「あの時の返事をしにきたんだ」

 それって、最後に会った時に投げかけた、友達になりたいっていう……?

 ついつい緊張してしまう。
 話を知っているソフィアも神妙な顔に。

 そしてレナは……

「あっ、おねーさん。ボク、オレンジジュースで」

 呑気に注文をしていた。

「斬られたいのですか?」
「ボクも喉乾いていたし、こういうところにきたら注文するのがマナーじゃないかな!? だから、笑顔で剣の柄に手を伸ばさないでくれる!? ボク今、魔剣持ってないから、絶対に負けちゃうし!?」

 ソフィアの殺気にあてられて、ものすごく慌てるレナだった。
 っていうか、今……

「魔剣、持っていないの?」
「えっと、あー……うん」

 レナはバツの悪そうな顔をして、小さく頷いた。

「あれ持ってると、ちょっと精神が悪い方に引っ張れるんだよね。ハイになるっていうか、倫理観がズレるっていうか……副作用みたいなものだと思う」

 たまにレナの様子が不安定になる時があったけど、そういう理由があったのか。

「それと……フェイトに言われて、これでいいのかな、って思ったんだ」
「それは、どんなこと?」
「ボクは過去の惨劇の復讐をしないといけない。
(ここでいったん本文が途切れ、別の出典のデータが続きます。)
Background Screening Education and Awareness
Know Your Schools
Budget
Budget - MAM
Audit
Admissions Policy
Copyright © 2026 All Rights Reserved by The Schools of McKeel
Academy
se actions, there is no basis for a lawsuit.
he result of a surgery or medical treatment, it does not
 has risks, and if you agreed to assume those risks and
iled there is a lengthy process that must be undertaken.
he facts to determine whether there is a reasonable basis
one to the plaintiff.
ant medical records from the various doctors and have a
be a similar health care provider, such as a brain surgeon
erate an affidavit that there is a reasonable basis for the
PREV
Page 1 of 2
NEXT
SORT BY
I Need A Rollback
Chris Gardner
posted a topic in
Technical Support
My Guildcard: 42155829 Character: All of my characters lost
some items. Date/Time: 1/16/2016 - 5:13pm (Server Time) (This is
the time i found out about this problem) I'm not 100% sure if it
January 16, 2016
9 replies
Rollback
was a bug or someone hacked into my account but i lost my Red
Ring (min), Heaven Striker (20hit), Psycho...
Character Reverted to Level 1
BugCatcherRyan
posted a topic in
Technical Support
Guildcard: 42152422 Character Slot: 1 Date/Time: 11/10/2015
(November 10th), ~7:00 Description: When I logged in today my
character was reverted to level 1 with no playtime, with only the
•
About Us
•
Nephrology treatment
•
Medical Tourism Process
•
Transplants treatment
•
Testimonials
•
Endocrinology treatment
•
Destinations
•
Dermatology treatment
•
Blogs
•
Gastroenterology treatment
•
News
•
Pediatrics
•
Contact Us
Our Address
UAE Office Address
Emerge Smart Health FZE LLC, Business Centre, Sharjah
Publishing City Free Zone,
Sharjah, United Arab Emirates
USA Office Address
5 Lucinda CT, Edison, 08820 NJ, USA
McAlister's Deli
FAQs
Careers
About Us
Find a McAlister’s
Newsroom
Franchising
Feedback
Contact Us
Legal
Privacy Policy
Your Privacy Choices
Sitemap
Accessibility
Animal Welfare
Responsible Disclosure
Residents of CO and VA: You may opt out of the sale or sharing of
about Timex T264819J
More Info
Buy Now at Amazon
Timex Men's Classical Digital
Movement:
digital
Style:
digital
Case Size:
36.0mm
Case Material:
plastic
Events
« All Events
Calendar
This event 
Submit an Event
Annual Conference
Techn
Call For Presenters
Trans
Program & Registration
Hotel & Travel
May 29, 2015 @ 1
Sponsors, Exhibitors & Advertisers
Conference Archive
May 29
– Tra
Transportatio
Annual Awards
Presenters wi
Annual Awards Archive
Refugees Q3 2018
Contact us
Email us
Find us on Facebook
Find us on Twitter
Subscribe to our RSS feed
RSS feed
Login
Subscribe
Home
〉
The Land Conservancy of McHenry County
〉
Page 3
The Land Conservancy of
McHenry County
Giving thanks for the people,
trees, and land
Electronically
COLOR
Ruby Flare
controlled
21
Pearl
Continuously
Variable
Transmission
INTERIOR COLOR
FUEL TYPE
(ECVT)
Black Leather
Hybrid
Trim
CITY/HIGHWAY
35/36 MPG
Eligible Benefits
それこそがボク達、黎明の同盟の望み。先祖の無念を他に誰が晴らす? そう思っていた。うん、それは今も思っているんだけど……ただ、さ。フェイトの言葉がぐさり、って胸に刺さって……」

 復讐のためなら、なにをしても構わないのか?
 惨劇を引き起こした者と同じことをしているのではないか?

 そんな感じの言葉を投げかけた記憶があるけど……
 それは、レナの心に届いていたみたいだ。

「どうしていいかわからなくなって、あの場では退いて……それから、ずっと考えていたんだ」
「答えは出たの?」

 レナは首を横に振る。

「……まだ、わからない」
「そっか」
「でも……フェイト達とはもう戦いたくないかな、って」
「うん、僕もレナとは戦いたくないよ」
「それと……その……あの時言ってくれたこと、覚えている?」
「友達になりたい?」
「そう、それ!」

 レナは満面の笑みを浮かべた。

「フェイトがそう言ってくれて、ボク、嬉しかったんだ! ものすごく、すごくすごくすごく嬉しかったの!」

 ぐいぐいっと迫ってくる。

 嬉しいのはわかったから、やめて。
 ほら、ソフィアが殺気を放っているから。

「だから、その……」

 急にレナの元気、勢いがなくなる。
 迷子の子犬のような目をして、チラチラとこちらを見る。

「ボクを、その……なんていうか、えっと……」

 すがるような目をこちらに向けて、

「と……友達に、なって……くれませんか……?」
「うん、いいよ」
「軽っ!? ボク、一世一代の告白だったのに! 崖から飛び降りる覚悟でお願いしたのに! なんか、ものすごく軽い!?」
「でも……」

 レナの気持ちはわかる。
 ちょっと適当に返事をしすぎたかもしれない。

 でも、彼女のことが嫌いとか、どうでもいいとか、そういう風に考えているわけじゃなくて……

「僕はもう、レナのことは友達だと思っていたから」
「え」
「そうなりたい、って思っていて……そうしたら、なんかもう、僕の中では友達でいいか、って思うようになって……うん、そんな感じ」
「……なにそれ」
「なんだろうね? でも……」

 レナに手を差し出した。

「なら、改めて。僕は、フェイト・スティアート。友達になってくれませんか?」
「っ」

 レナは、一瞬、泣きそうになって……
 でも、涙は我慢する。

「ぼ、ボクは……!」

 ちょっと声が震えていた。
 でも、なにも言わない。
 ただただ、レナの行動を見守る。

「ボクは、レナ・サマーフィールド……ボクの方こそ、友達になってください」

 握手を交わして……
 そして、僕達は『友達』になった。